◆ WHAT TO DO: Format the records as a JSON list of strings, one string per line, from the start of the records through the line holding "## 🏆 MAJOR ACHIEVEMENTS", inclusive, leaving out blank lines and the pictures.

◆ ENTRIES SUPPLIED:
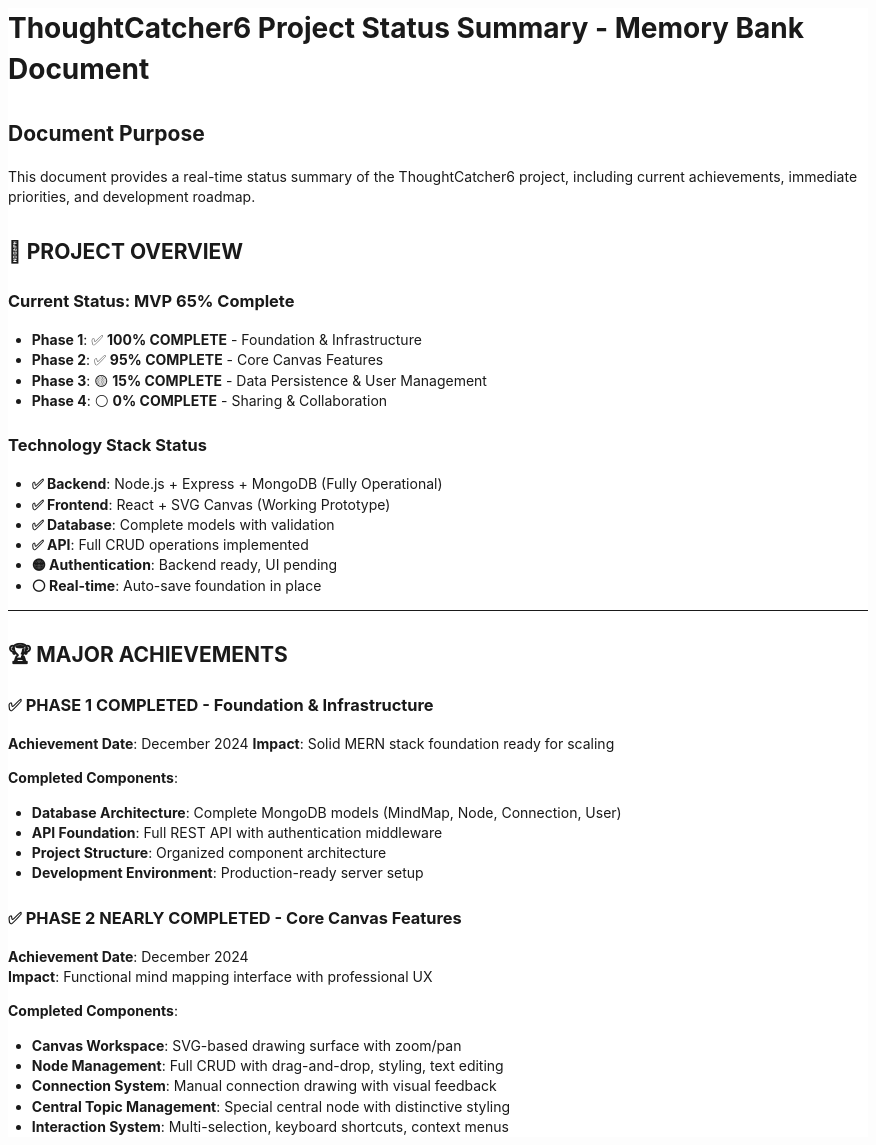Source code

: # ThoughtCatcher6 Project Status Summary - Memory Bank Document

## Document Purpose
This document provides a real-time status summary of the ThoughtCatcher6 project, including current achievements, immediate priorities, and development roadmap.

## 🎯 PROJECT OVERVIEW

### Current Status: **MVP 65% Complete**
- **Phase 1**: ✅ **100% COMPLETE** - Foundation & Infrastructure
- **Phase 2**: ✅ **95% COMPLETE** - Core Canvas Features  
- **Phase 3**: 🟡 **15% COMPLETE** - Data Persistence & User Management
- **Phase 4**: ⚪ **0% COMPLETE** - Sharing & Collaboration

### Technology Stack Status
- **✅ Backend**: Node.js + Express + MongoDB (Fully Operational)
- **✅ Frontend**: React + SVG Canvas (Working Prototype)
- **✅ Database**: Complete models with validation
- **✅ API**: Full CRUD operations implemented
- **🟡 Authentication**: Backend ready, UI pending
- **⚪ Real-time**: Auto-save foundation in place

---

## 🏆 MAJOR ACHIEVEMENTS

### ✅ **PHASE 1 COMPLETED** - Foundation & Infrastructure
**Achievement Date**: December 2024
**Impact**: Solid MERN stack foundation ready for scaling

**Completed Components**:
- **Database Architecture**: Complete MongoDB models (MindMap, Node, Connection, User)
- **API Foundation**: Full REST API with authentication middleware
- **Project Structure**: Organized component architecture
- **Development Environment**: Production-ready server setup

### ✅ **PHASE 2 NEARLY COMPLETED** - Core Canvas Features
**Achievement Date**: December 2024  
**Impact**: Functional mind mapping interface with professional UX

**Completed Components**:
- **Canvas Workspace**: SVG-based drawing surface with zoom/pan
- **Node Management**: Full CRUD with drag-and-drop, styling, text editing
- **Connection System**: Manual connection drawing with visual feedback
- **Central Topic Management**: Special central node with distinctive styling
- **Interaction System**: Multi-selection, keyboard shortcuts, context menus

◆ PROBLEM SOLUTION:
[
  "Source code",
  ": # ThoughtCatcher6 Project Status Summary - Memory Bank Document",
  "## Document Purpose",
  "This document provides a real-time status summary of the ThoughtCatcher6 project, including current achievements, immediate priorities, and development roadmap.",
  "## 🎯 PROJECT OVERVIEW",
  "### Current Status: **MVP 65% Complete**",
  "- **Phase 1**: ✅ **100% COMPLETE** - Foundation & Infrastructure",
  "- **Phase 2**: ✅ **95% COMPLETE** - Core Canvas Features  ",
  "- **Phase 3**: 🟡 **15% COMPLETE** - Data Persistence & User Management",
  "- **Phase 4**: ⚪ **0% COMPLETE** - Sharing & Collaboration",
  "### Technology Stack Status",
  "- **✅ Backend**: Node.js + Express + MongoDB (Fully Operational)",
  "- **✅ Frontend**: React + SVG Canvas (Working Prototype)",
  "- **✅ Database**: Complete models with validation",
  "- **✅ API**: Full CRUD operations implemented",
  "- **🟡 Authentication**: Backend ready, UI pending",
  "- **⚪ Real-time**: Auto-save foundation in place",
  "---",
  "## 🏆 MAJOR ACHIEVEMENTS"
]